El carácter pactado de tal relación con el Estado supone la inderogabilidad e inalterabilidad unilateral de lo pactado, tanto por parte del Estado como por parte de las instituciones vascas. Ni el Derecho ni las constituciones poseen otro significado que el de definir un marco de convivencia social. Y no podemos pretender que esa convivencia social permanezca estática. Es siempre dinámica; se construye cada día, se innova y adapta en cada momento a la realidad social. Pero han de respetarse los procedimientos, no cabe dar saltos en el vacío.

Política y Derecho, ese ha de ser el binomio que permita civilizar el debate territorial. Seguridad jurídica, respeto a los procedimientos y voluntad política para permitir la consulta directa a la ciudadanía en torno a cuestiones de especial trascendencia han de ser los parámetros de actuación.

El Estatuto supuso el reconocimiento en el bloque de constitucionalidad del Estado de la identidad del pueblo vasco: una identidad singular, diferenciada, constituida, esto es, determinada y configurada por la titularidad de tales derechos. Los Derechos Históricos servirían así -y no fue otra la intención de los redactores de la Adicional Primera de la Constitución- de engranaje entre el sustrato foral y el constitucionalismo del Estado moderno.

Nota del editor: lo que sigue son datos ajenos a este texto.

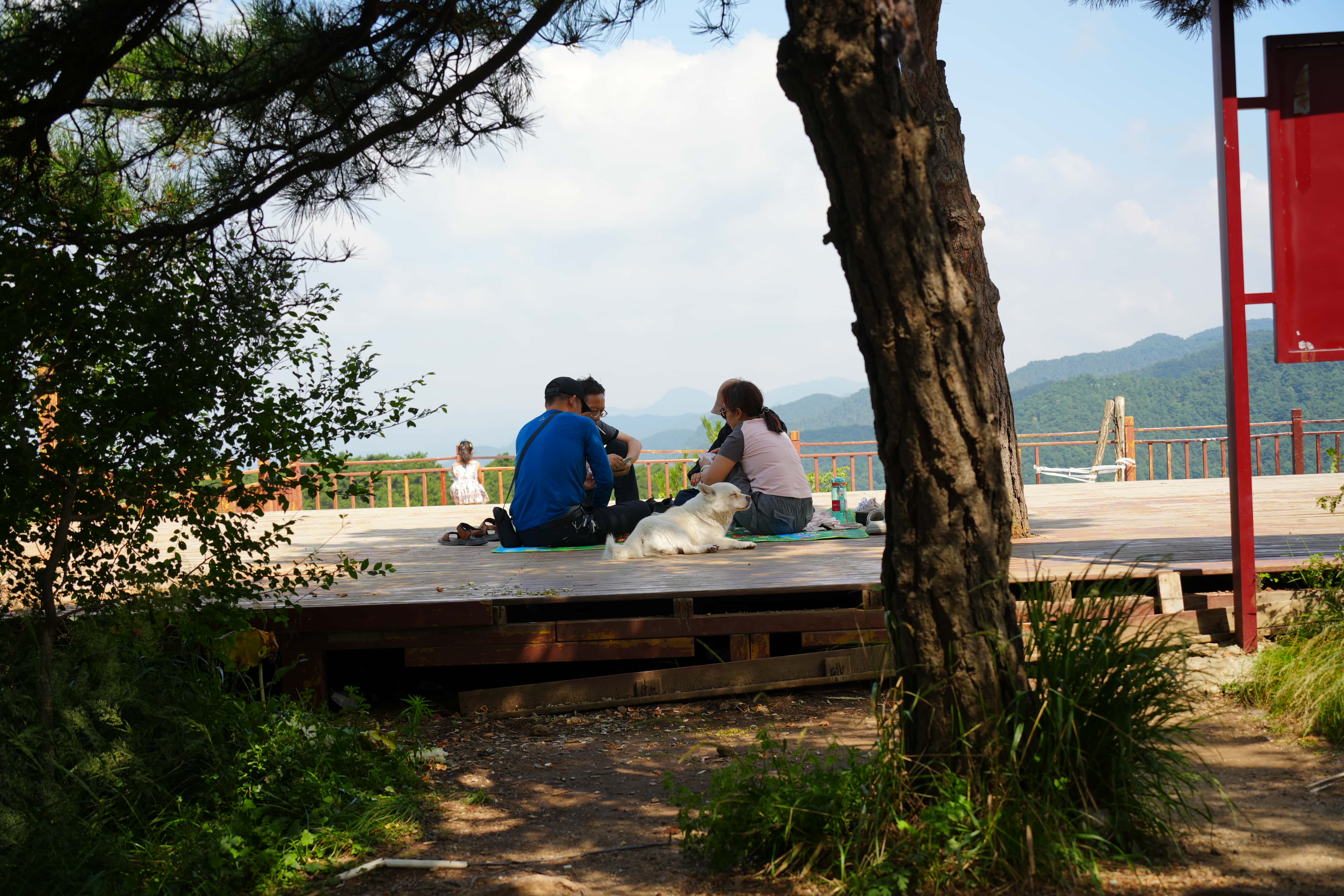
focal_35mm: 48
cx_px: 672
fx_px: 1792
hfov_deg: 41.1
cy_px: 448
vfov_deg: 28.1
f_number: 5
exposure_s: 1/320
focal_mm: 48
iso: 100
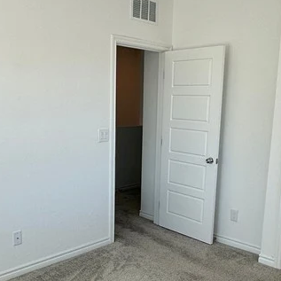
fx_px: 367
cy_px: 168
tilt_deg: -9.9
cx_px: 137
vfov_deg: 41.7
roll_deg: -0.3
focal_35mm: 40
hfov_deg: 41.9
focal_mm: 2.22
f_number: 2.2
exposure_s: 1/204
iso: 40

La actualización del autogobierno vasco ha de abocar a una verdadera renovación y fortalecimiento de la naturaleza pactada de nuestras instituciones políticas. No hay pacto sin un sistema recíproco de garantías, de modo que la interpretación y cumplimiento de lo acordado no quede al arbitrio de una de las partes. El proceso negociador habrá de concretarse en un pacto regido por la bilateralidad efectiva, provisto de garantías y condiciones de lealtad recíproca.